Since its launch, Eclipse has gone through more than $1 billion in investor money to develop its twin-engined, six-seat jet, obtain certification by the FAA, and manufacture more than 260 jets over the last two years. It had planned to produce up to 1,000 a year, saying it would change the aviation industry.
State is monitoring
One of Eclipse's investors is the State Investment Council, which manages New Mexico's permanent funds. The council has a $19 million stake in the jet manufacturer, just under its $20 million cap on investments in individual companies.
"We're actively watching and participating as much as we can in helping the company explore its options," investment council spokesman Charles Wollmann told the Journal on Thursday. "There are no easy solutions."
In January of this year, Netherlands-based European Technology and Investment Research Center announced a more than $100 million investment in Eclipse. When ETIRC CEO Roel Pieper took over as Eclipse CEO in July, replacing company founder Vern Raburn, the company announced that it had received an undisclosed amount of additional investment funding.
Since then, the global financial crisis has hampered the latest fundraising effort, Pieper acknowledged in a September interview with the Journal.
The company is seeking from $200 million to $300 million in additional investment to continue operations. When asked if New Mexico might be able to provide some form of financial assistance to Eclipse in its time of need, Wollmann said, "The size of the (investment) rounds they've talked about are beyond the scope of our program."
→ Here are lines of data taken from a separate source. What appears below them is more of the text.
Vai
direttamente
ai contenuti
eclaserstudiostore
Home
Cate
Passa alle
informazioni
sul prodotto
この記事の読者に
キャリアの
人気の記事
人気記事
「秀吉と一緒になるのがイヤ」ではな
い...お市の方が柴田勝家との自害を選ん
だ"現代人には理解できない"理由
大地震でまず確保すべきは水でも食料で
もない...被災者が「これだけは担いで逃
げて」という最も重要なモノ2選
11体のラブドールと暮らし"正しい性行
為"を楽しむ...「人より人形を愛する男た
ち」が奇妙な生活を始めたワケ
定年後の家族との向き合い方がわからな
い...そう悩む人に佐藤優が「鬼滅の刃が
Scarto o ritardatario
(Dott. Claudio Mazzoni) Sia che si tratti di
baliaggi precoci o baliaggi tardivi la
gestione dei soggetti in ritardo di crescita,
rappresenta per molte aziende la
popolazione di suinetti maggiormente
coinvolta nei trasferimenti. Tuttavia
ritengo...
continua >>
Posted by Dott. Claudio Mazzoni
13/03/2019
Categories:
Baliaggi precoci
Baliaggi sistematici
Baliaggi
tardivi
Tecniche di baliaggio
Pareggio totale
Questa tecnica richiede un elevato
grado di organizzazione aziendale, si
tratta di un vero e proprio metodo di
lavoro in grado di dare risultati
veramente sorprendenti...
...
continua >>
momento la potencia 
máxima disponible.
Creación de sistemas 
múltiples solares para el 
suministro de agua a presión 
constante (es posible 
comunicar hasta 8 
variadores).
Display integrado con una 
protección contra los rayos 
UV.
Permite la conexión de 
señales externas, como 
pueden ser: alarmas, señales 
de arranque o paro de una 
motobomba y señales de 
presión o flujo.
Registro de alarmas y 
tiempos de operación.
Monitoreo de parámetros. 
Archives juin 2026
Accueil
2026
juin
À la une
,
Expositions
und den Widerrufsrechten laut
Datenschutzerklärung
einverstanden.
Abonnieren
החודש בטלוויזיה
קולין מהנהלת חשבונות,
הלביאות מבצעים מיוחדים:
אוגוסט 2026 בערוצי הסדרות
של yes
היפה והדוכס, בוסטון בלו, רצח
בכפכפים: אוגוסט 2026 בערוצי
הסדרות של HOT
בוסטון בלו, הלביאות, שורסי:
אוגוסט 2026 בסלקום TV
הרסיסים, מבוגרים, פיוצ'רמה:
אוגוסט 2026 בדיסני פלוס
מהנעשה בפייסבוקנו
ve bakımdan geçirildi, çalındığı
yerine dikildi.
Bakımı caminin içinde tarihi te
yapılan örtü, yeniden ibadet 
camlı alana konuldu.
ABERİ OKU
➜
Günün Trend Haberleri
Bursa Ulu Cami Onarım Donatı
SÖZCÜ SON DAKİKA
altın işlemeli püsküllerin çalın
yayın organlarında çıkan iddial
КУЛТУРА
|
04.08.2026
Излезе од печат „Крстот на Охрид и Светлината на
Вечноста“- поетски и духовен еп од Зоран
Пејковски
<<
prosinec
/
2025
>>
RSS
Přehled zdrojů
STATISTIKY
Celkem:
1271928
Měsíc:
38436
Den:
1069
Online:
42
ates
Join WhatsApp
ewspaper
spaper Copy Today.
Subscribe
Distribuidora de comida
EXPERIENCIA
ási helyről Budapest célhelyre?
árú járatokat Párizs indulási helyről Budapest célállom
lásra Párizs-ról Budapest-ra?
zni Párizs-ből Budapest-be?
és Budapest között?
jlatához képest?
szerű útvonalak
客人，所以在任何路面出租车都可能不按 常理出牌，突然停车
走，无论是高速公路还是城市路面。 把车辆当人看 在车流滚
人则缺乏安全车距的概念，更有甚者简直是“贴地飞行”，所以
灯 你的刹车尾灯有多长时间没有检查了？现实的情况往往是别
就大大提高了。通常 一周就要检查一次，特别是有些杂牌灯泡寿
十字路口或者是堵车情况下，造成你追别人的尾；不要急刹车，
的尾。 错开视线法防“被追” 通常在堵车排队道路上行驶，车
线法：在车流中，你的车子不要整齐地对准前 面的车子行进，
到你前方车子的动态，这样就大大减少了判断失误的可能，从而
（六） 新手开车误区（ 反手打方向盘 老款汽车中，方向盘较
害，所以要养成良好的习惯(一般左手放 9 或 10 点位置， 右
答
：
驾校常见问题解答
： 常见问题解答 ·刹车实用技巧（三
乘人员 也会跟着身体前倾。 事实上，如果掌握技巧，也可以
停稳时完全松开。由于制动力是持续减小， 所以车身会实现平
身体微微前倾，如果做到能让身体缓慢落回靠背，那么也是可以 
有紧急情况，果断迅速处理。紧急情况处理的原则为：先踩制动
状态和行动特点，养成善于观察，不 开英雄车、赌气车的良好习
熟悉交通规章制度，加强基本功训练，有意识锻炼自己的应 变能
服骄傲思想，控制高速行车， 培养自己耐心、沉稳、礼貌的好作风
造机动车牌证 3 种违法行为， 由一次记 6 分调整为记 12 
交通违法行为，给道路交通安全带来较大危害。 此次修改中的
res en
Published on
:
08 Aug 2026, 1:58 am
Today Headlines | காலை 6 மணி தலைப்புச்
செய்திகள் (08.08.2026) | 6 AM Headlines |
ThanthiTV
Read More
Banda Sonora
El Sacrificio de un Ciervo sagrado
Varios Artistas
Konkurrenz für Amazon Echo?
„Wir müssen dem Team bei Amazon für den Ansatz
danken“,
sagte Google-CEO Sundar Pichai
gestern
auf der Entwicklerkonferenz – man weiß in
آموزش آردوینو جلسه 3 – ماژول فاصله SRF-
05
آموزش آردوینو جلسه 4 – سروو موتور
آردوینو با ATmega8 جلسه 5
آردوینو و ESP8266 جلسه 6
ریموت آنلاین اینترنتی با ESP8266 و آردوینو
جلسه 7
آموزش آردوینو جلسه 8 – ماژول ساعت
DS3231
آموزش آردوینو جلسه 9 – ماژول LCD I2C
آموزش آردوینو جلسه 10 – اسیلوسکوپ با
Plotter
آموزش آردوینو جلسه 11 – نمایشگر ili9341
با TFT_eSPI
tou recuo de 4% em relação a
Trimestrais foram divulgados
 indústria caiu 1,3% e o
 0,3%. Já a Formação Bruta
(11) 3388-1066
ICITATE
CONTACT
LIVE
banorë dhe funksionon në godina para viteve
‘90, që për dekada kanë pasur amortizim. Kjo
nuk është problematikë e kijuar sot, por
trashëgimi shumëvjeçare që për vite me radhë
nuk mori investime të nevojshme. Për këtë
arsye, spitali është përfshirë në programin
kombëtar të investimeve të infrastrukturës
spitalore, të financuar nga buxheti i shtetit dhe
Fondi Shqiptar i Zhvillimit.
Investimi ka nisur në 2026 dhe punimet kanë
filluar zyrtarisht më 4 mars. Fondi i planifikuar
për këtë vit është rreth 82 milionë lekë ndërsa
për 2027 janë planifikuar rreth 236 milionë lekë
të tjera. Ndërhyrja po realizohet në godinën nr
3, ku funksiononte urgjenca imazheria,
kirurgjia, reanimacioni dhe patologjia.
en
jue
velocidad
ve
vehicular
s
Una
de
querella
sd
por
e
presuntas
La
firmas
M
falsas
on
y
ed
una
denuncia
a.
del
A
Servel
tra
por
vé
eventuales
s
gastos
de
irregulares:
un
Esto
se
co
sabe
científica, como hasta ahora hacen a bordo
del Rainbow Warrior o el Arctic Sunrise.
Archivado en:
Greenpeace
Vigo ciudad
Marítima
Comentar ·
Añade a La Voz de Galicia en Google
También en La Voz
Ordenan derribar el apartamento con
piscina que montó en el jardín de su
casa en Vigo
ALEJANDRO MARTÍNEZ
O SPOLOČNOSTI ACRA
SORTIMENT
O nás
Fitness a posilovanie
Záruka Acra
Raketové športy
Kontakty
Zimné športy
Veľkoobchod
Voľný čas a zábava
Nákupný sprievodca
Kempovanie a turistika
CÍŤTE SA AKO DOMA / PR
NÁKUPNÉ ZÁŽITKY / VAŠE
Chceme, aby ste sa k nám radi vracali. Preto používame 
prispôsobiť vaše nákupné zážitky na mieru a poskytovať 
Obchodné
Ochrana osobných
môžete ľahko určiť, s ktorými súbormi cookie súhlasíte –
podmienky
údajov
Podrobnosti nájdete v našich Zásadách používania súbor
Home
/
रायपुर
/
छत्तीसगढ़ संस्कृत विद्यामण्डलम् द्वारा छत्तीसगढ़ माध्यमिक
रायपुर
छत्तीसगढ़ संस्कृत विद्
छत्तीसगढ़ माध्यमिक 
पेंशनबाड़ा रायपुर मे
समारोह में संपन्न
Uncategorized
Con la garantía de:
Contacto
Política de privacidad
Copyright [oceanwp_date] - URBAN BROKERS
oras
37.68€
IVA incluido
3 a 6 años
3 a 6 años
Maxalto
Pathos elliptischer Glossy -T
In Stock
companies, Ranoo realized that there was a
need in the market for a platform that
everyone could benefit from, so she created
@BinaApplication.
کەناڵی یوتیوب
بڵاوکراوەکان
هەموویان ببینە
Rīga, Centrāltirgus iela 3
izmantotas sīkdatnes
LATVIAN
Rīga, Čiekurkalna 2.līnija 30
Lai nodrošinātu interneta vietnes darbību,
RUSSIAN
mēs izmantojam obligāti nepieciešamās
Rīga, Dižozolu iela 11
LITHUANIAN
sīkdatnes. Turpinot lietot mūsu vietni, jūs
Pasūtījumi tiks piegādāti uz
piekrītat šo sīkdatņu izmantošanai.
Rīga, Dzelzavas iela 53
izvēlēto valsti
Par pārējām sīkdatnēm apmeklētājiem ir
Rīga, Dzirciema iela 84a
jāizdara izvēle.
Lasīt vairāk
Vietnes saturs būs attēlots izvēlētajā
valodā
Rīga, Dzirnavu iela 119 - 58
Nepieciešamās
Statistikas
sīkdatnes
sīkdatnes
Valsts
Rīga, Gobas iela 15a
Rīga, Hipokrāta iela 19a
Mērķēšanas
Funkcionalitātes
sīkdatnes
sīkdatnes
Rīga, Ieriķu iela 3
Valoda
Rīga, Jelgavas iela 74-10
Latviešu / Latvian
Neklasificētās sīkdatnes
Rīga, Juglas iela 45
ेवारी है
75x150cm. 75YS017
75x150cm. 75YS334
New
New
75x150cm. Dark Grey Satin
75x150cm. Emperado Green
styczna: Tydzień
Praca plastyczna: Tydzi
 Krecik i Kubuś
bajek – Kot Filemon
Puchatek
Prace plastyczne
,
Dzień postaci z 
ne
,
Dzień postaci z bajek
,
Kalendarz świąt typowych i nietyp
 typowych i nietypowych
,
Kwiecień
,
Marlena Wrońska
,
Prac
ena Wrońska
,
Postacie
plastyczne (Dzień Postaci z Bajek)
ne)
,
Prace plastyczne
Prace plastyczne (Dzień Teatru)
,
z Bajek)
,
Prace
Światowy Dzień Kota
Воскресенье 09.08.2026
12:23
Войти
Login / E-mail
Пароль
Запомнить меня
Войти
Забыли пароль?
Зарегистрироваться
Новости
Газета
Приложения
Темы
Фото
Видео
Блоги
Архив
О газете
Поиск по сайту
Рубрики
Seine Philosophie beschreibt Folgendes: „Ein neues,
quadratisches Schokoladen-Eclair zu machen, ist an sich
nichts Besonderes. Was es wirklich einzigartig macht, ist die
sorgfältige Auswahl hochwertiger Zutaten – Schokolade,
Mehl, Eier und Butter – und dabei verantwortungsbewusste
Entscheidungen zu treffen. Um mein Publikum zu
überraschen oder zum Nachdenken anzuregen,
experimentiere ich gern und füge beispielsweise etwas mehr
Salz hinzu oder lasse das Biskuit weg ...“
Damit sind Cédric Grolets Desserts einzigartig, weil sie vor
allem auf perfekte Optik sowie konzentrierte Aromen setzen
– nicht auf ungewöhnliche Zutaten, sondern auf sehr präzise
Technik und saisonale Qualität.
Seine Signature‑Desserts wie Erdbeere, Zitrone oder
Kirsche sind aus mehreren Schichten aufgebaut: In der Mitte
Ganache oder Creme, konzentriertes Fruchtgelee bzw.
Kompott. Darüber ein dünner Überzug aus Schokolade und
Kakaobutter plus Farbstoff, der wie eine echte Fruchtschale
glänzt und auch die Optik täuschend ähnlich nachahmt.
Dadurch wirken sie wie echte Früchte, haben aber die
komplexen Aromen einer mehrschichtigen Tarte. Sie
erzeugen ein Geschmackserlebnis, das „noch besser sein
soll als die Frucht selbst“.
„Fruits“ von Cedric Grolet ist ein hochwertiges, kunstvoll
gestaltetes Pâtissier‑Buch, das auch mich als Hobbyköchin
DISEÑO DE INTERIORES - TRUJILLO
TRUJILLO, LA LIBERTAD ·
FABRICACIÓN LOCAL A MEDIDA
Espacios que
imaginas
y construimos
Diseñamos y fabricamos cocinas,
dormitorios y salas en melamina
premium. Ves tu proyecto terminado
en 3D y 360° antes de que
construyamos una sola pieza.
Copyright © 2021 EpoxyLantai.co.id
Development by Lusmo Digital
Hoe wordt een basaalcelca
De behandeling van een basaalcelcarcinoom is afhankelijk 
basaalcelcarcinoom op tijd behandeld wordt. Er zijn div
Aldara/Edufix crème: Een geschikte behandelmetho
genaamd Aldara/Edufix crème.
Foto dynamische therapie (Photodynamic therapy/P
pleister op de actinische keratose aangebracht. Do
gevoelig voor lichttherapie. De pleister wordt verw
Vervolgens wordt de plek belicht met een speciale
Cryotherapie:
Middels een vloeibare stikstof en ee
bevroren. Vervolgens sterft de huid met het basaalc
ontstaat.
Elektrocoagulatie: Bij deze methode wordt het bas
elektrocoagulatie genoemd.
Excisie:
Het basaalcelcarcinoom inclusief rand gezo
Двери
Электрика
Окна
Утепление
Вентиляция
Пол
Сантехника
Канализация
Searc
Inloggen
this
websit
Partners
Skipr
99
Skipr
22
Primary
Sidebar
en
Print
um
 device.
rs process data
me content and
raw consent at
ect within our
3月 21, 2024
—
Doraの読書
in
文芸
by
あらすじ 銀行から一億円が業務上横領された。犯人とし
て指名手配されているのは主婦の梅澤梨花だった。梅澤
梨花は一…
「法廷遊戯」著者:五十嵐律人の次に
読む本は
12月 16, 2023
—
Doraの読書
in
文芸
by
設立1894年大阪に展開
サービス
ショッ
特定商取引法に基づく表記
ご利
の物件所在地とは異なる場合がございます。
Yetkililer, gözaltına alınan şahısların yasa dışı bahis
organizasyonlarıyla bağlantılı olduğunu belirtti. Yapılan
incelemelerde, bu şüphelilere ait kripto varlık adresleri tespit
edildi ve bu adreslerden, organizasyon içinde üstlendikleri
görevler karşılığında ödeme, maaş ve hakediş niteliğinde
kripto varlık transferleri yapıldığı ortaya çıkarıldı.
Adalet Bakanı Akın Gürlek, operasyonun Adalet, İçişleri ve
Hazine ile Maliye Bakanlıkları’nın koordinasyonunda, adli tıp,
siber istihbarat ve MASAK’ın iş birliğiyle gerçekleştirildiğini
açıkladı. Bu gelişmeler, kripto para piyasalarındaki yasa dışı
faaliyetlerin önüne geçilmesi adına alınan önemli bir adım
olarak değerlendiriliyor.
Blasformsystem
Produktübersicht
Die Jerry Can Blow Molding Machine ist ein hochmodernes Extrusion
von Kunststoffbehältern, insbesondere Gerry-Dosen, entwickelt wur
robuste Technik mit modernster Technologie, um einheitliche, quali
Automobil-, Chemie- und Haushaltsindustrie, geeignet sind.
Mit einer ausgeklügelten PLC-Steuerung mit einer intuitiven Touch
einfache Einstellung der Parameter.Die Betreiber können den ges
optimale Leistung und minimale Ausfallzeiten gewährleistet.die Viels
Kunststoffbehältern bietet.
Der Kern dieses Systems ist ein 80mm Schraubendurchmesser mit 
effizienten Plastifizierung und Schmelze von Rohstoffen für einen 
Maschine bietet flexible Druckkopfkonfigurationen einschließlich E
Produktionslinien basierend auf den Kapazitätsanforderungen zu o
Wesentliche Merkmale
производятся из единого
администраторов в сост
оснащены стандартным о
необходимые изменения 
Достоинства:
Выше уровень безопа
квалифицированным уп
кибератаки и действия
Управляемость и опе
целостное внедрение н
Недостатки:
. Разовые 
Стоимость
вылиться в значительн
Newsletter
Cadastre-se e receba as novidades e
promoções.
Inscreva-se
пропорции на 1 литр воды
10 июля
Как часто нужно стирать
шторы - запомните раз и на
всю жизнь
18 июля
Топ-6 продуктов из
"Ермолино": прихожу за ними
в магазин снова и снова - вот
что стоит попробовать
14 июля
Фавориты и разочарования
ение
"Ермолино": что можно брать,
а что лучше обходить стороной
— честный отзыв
Eclipse is also two months behind on rent payments to the city's aviation department for its use of four buildings totaling 175,000 square feet at the Sunport, said department planning manager Jim Hinde.
However, the company is current on its payments for its $45 million in industrial revenue bonds issued through the city, said Deirdre Firth, a manager in the city's economic development department.
IRBs cannot be used to meet payroll, she said. Money from IRBs can only be used for equipment and facilities. Firth also said, "We want to assure the people of Albuquerque that there are no city tax dollars at risk in this project."